___ Supplied entries

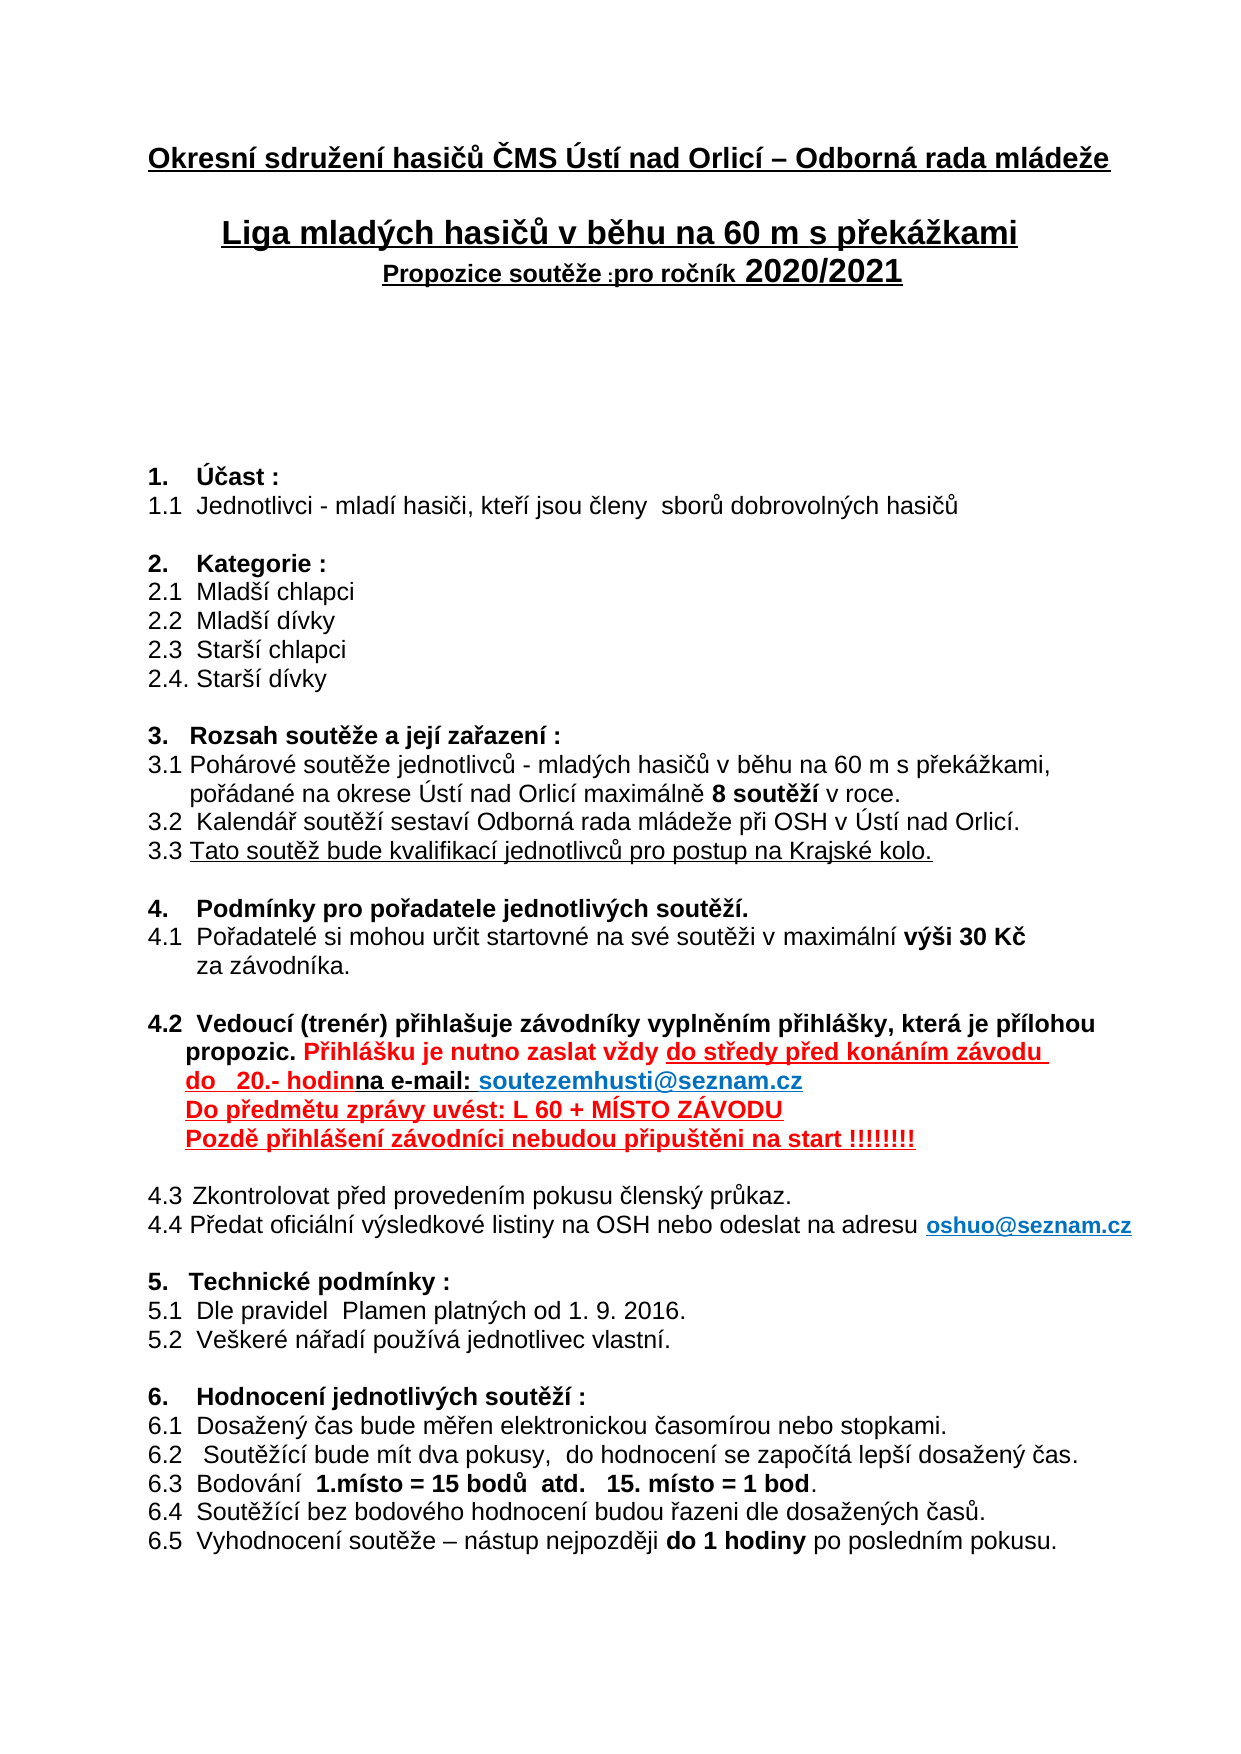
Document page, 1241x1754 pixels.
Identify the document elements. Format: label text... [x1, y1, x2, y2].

text Okresní sdružení hasičů ČMS Ústí nad Orlicí – Odborná rada mládeže [148, 141, 1137, 174]
text 6.1 Dosažený čas bude měřen elektronickou časomírou nebo stopkami. [148, 1411, 1137, 1440]
text 2. Kategorie : [148, 548, 1137, 577]
text 5.2 Veškeré nářadí používá jednotlivec vlastní. [148, 1325, 1137, 1353]
text Pozdě přihlášení závodníci nebudou připuštěni na start !!!!!!!! [148, 1123, 1137, 1152]
text 2.3 Starší chlapci [148, 635, 1137, 663]
text 4.2 Vedoucí (trenér) přihlašuje závodníky vyplněním přihlášky, která je přílohou [148, 1008, 1137, 1037]
text pořádané na okrese Ústí nad Orlicí maximálně 8 soutěží v roce. [148, 778, 1137, 807]
text 6. Hodnocení jednotlivých soutěží : [148, 1382, 1137, 1411]
text 4. Podmínky pro pořadatele jednotlivých soutěží. [148, 893, 1137, 922]
text 2.4. Starší dívky [148, 663, 1137, 692]
text 5.1 Dle pravidel Plamen platných od 1. 9. 2016. [148, 1296, 1137, 1325]
text 3.2 Kalendář soutěží sestaví Odborná rada mládeže při OSH v Ústí nad Orlicí. [148, 807, 1137, 836]
text 3. Rozsah soutěže a její zařazení : [148, 721, 1137, 750]
list Bodování 1.místo = 15 bodů atd. 15. místo = 1 bod. [148, 1468, 1137, 1497]
list Technické podmínky : [148, 1267, 1137, 1296]
subtitle Liga mladých hasičů v běhu na 60 m s překážkami [148, 213, 1137, 251]
list Soutěžící bez bodového hodnocení budou řazeni dle dosažených časů. [148, 1497, 1137, 1526]
text Do předmětu zprávy uvést: L 60 + MÍSTO ZÁVODU [148, 1095, 1137, 1123]
text 1. Účast : [148, 462, 1137, 491]
text propozic. Přihlášku je nutno zaslat vždy do středy před konáním závodu [185, 1037, 1137, 1066]
text 4.4 Předat oficiální výsledkové listiny na OSH nebo odeslat na adresu oshuo@seznam.cz [148, 1210, 1137, 1238]
list Soutěžící bude mít dva pokusy, do hodnocení se započítá lepší dosažený čas. [148, 1440, 1137, 1468]
text 3.3 Tato soutěž bude kvalifikací jednotlivců pro postup na Krajské kolo. [148, 836, 1137, 865]
text 2.2 Mladší dívky [148, 606, 1137, 635]
list Vyhodnocení soutěže – nástup nejpozději do 1 hodiny po posledním pokusu. [148, 1526, 1137, 1555]
text 4.1 Pořadatelé si mohou určit startovné na své soutěži v maximální výši 30 Kč [148, 922, 1137, 951]
text Propozice soutěže :pro ročník 2020/2021 [148, 251, 1137, 290]
list Zkontrolovat před provedením pokusu členský průkaz. [148, 1181, 1137, 1210]
text 1.1 Jednotlivci - mladí hasiči, kteří jsou členy sborů dobrovolných hasičů [148, 491, 1137, 520]
text 2.1 Mladší chlapci [148, 577, 1137, 606]
text do 20.- hodinna e-mail: soutezemhusti@seznam.cz [185, 1066, 1137, 1095]
text za závodníka. [148, 951, 1137, 980]
text 3.1 Pohárové soutěže jednotlivců - mladých hasičů v běhu na 60 m s překážkami, [148, 750, 1137, 778]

______

Exercise requirements:
From the first line to the last, write out the data exactly, omitting any pictures.

Solution for this exercise:
Document page, 1241x1754 pixels.
Identify the document elements. Format: label text... [x1, y1, x2, y2].

text Okresní sdružení hasičů ČMS Ústí nad Orlicí – Odborná rada mládeže [148, 141, 1137, 174]
text 6.1 Dosažený čas bude měřen elektronickou časomírou nebo stopkami. [148, 1411, 1137, 1440]
text 2. Kategorie : [148, 548, 1137, 577]
text 5.2 Veškeré nářadí používá jednotlivec vlastní. [148, 1325, 1137, 1353]
text Pozdě přihlášení závodníci nebudou připuštěni na start !!!!!!!! [148, 1123, 1137, 1152]
text 2.3 Starší chlapci [148, 635, 1137, 663]
text 4.2 Vedoucí (trenér) přihlašuje závodníky vyplněním přihlášky, která je přílohou [148, 1008, 1137, 1037]
text pořádané na okrese Ústí nad Orlicí maximálně 8 soutěží v roce. [148, 778, 1137, 807]
text 6. Hodnocení jednotlivých soutěží : [148, 1382, 1137, 1411]
text 4. Podmínky pro pořadatele jednotlivých soutěží. [148, 893, 1137, 922]
text 2.4. Starší dívky [148, 663, 1137, 692]
text 5.1 Dle pravidel Plamen platných od 1. 9. 2016. [148, 1296, 1137, 1325]
text 3.2 Kalendář soutěží sestaví Odborná rada mládeže při OSH v Ústí nad Orlicí. [148, 807, 1137, 836]
text 3. Rozsah soutěže a její zařazení : [148, 721, 1137, 750]
list Bodování 1.místo = 15 bodů atd. 15. místo = 1 bod. [148, 1468, 1137, 1497]
list Technické podmínky : [148, 1267, 1137, 1296]
subtitle Liga mladých hasičů v běhu na 60 m s překážkami [148, 213, 1137, 251]
list Soutěžící bez bodového hodnocení budou řazeni dle dosažených časů. [148, 1497, 1137, 1526]
text Do předmětu zprávy uvést: L 60 + MÍSTO ZÁVODU [148, 1095, 1137, 1123]
text 1. Účast : [148, 462, 1137, 491]
text propozic. Přihlášku je nutno zaslat vždy do středy před konáním závodu [185, 1037, 1137, 1066]
text 4.4 Předat oficiální výsledkové listiny na OSH nebo odeslat na adresu oshuo@seznam.cz [148, 1210, 1137, 1238]
list Soutěžící bude mít dva pokusy, do hodnocení se započítá lepší dosažený čas. [148, 1440, 1137, 1468]
text 3.3 Tato soutěž bude kvalifikací jednotlivců pro postup na Krajské kolo. [148, 836, 1137, 865]
text 2.2 Mladší dívky [148, 606, 1137, 635]
list Vyhodnocení soutěže – nástup nejpozději do 1 hodiny po posledním pokusu. [148, 1526, 1137, 1555]
text 4.1 Pořadatelé si mohou určit startovné na své soutěži v maximální výši 30 Kč [148, 922, 1137, 951]
text Propozice soutěže :pro ročník 2020/2021 [148, 251, 1137, 290]
list Zkontrolovat před provedením pokusu členský průkaz. [148, 1181, 1137, 1210]
text 1.1 Jednotlivci - mladí hasiči, kteří jsou členy sborů dobrovolných hasičů [148, 491, 1137, 520]
text 2.1 Mladší chlapci [148, 577, 1137, 606]
text do 20.- hodinna e-mail: soutezemhusti@seznam.cz [185, 1066, 1137, 1095]
text za závodníka. [148, 951, 1137, 980]
text 3.1 Pohárové soutěže jednotlivců - mladých hasičů v běhu na 60 m s překážkami, [148, 750, 1137, 778]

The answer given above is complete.